Now that we’re all on the same page as far as how to create secure passwords for ourselves, I’m going to go into further detail about how companies store passwords on their webpages, as well as more techniques hackers use to try to crack passwords. To start, I’m going to review what I said about hashes in the previous post.
Hashes and MD5
In a sentence, hashes are one-way functions. MD5 at one point was the most popular hash. It takes an input string (or file) and outputs a 32-character long hash. Even if the input string is two letters long, it gives a 32-character hash. The first question you may ask is “how is the MD5 function irreversible?” This is a complicated question that really is dependent on the algorithm. As a simple example, lets pretend that every letter has a corresponding number: A-1, B-2, C-3, and so on. Now lets just pretend that the MD5 hash takes your input string, say “I Like Bananas”, and converts it to numbers: {9, 0, 12, 9, 11, 5, 0, 2, 1, 14, 1, 14, 1, 19}. Then it just adds them all together! So the MD5 in our example would be 88! Now how many combinations of letters are there that add up to 88? Lots. This is a simple example of how MD5 works. In reality, the algorithm is much more complicated (you can read about it in detail here), but you get the picture.
You may ask if there are two input strings that give the same MD5 hash. The answer is yes! These are called collisions. The proof of this is easy: There are a lot more possible inputs than there are outputs, since the outputs are limited to 32 characters, and inputs can be as long as one wants (the idea behind this is called the pigeonhole principle). Finding a collision is a lot harder, but they are few and far between so that collisions weren’t really a problem for most applications.
The problem with MD5 is directly related to how fast the algorithm works. Modern graphics cards can calculate billions of MD5 hashes per second. This is a problem, but I’ll come back to that. First lets review what I said about MD5 hashes and passwords. Passwords should never be stored directly on a website by a company. The reason behind this is, if the server is compromised, then so is everyone’s password. Instead, the password hash is stored on a website, so that if someone cracks the website, all they have access to is the hashes, not the passwords themselves.

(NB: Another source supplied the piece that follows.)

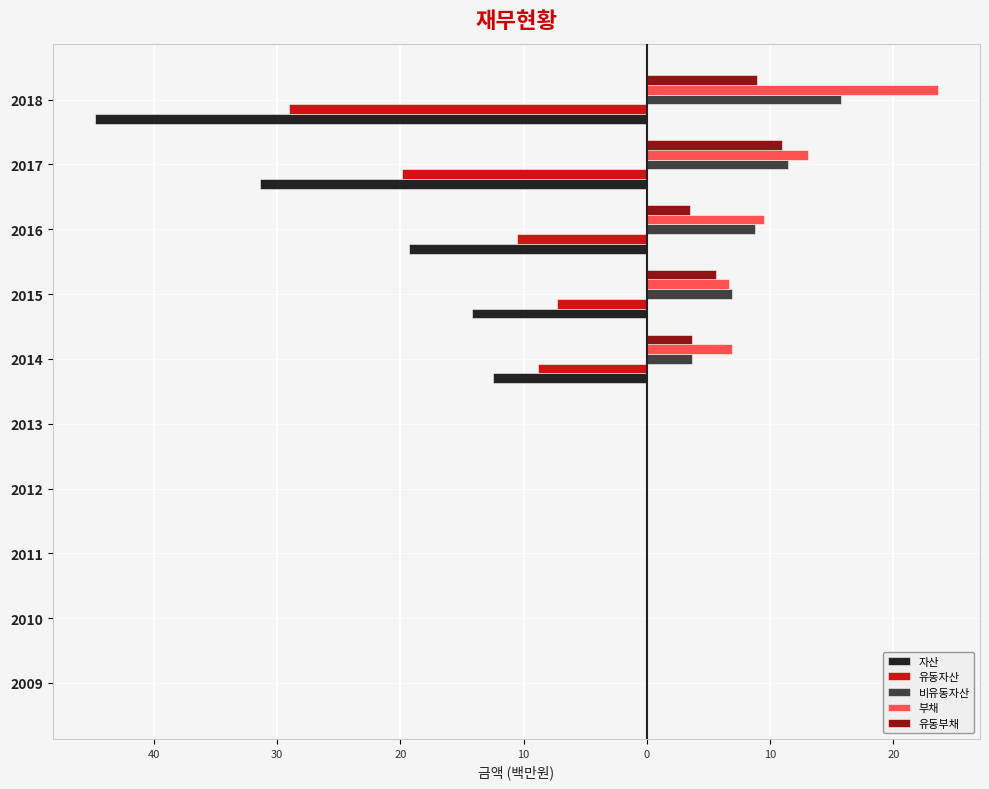

What are all the series names shown in the legend?

자산, 유동자산, 비유동자산, 부채, 유동부채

Here comes the problem with MD5. A list of hashes may be useless to the common user, but then again the common user is not one who could crack into a website. Advanced users will start generating all the possible MD5 hashes by starting with “a”, hashing that, and keep going until they figure out that “bananas”, when hashed, matches on of the hashes in the database. They then know that bananas is the password for “John Davis”. Just like I talked about brute forcing in the last post, the same technique can be applied to a whole list of hashes.
Rainbow Tables
This is a dire situation already, but somebody came along and created rainbow tables. Rainbow tables are huge files that sometimes can barely fit on the hard drive of a computer. But, they save a lot of time for a would-be hacker. Rainbow tables are pre-calculated MD5 hashes. This means that, even though there is no way to reverse the MD5 hash to achieve the original password, the hacker can look up the hash in a rainbow table and discover what the original password was, since the rainbow table contains many of the possibilities. At this point, it seems like no one stands a chance if a server gets compromised.
Salts
Not to be outdone, computer security experts devised a way to get around the idea of a rainbow table. The rainbow table tries many of the combinations and compiles a dictionary of MD5 hashes and passwords. Clearly, however, the table couldn’t contain all the passwords that a hash could represent: there are simply too many passwords. This idea is the basis for a salt.

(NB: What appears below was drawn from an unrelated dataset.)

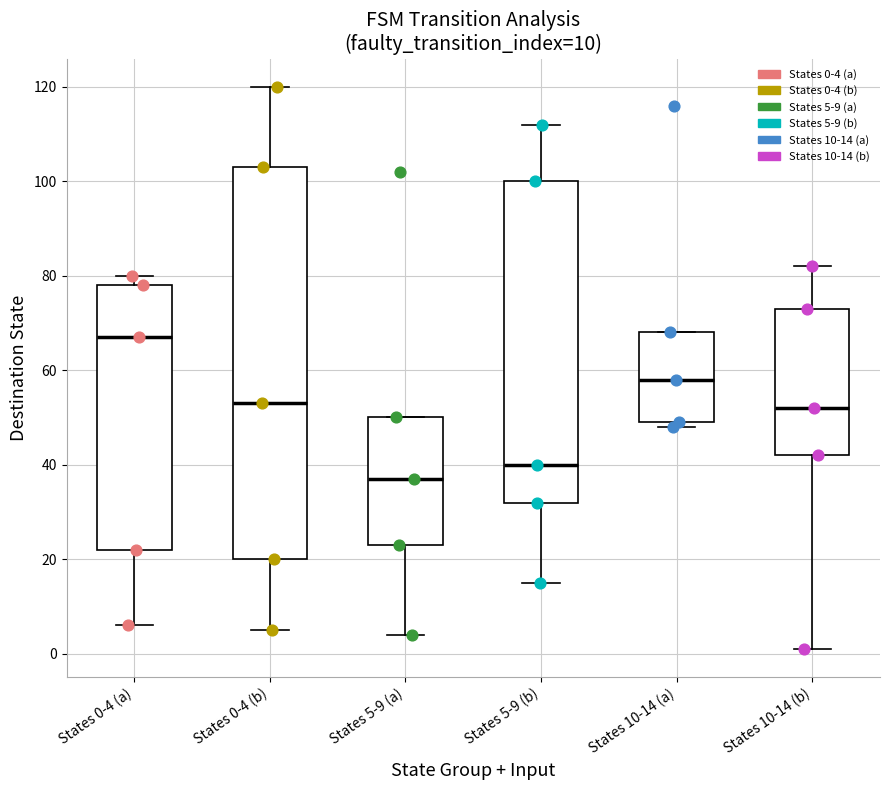

Comparing the boxes themselves (not the whiskers), which one is the tallest?

States 0-4 (b)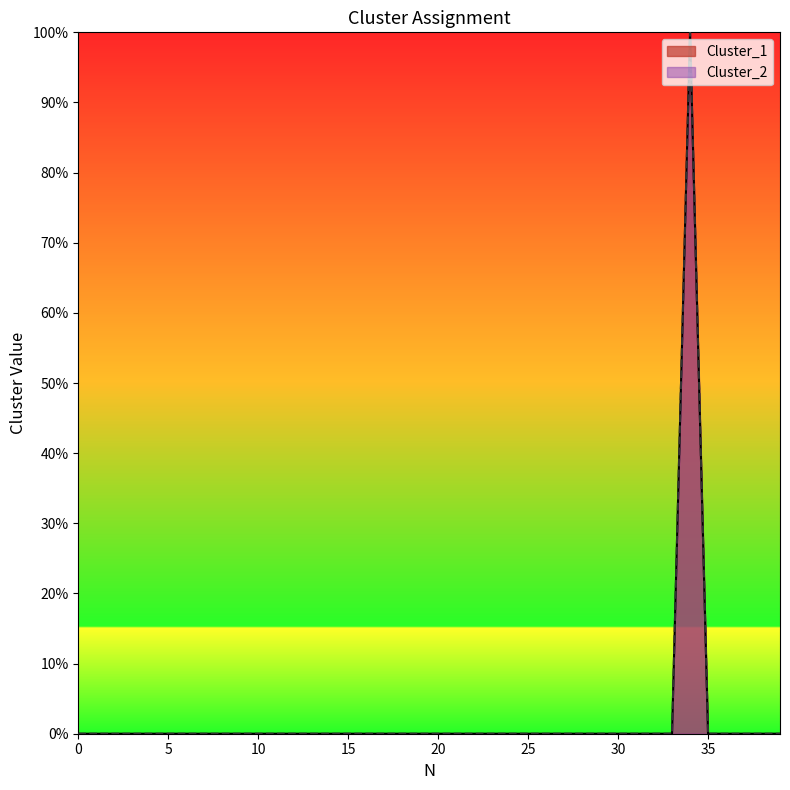

Is the value of Cluster_1 at 1 greater than the value of Cluster_2 at 4?

No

Salts are randomly-generated user-specific strings that are added to the end of a password before being hashed. Lets dig deeper into this. Let’s say I create an account on a website that uses salts. I want my password to be “bananas”. When I create the account, the website creates a random salt – say “12345″ – and adds it to the end of my password, making the entire password becomes “bananas12345″. It stores the salt for me (so that it knows when I login to add “12345″ before authenticating me), and the hash of “bananas12345″. The odds are much lower that the rainbow table contains “bananas12345″ than they are of it just containing “bananas”.

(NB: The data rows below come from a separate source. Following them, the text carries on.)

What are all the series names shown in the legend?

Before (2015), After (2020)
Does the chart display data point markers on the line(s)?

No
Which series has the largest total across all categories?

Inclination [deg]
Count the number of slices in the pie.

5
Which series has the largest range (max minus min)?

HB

There is a reason that each user has a different salt. The reason is that a rainbow table could be generated based on the original rainbow table that has all the words they want to include but with “12345″ added. If this table is generated, the entire database of users would be compromised and their passwords’ cracked. If each user has a different salt, however, rainbow tables could not be generated. Well, they could, but you would be generating a rainbow table for each user, which defeats the purpose of a rainbow table.
I hope this all makes sense to you. I think its important to understand how passwords are secured on the company’s website itself, and how it is equally their responsibility to make sure our data is secured. In fact, a law may be made in the United States that makes it illegal to store passwords in plaintext – that is, without hashing and / or salting. There are a lot more things I could have gone into detail on, include some of the more secure hashes (such as SHA-256 and, even more secure, bcrypt), but this post was getting long enough as it is. Thanks for reading!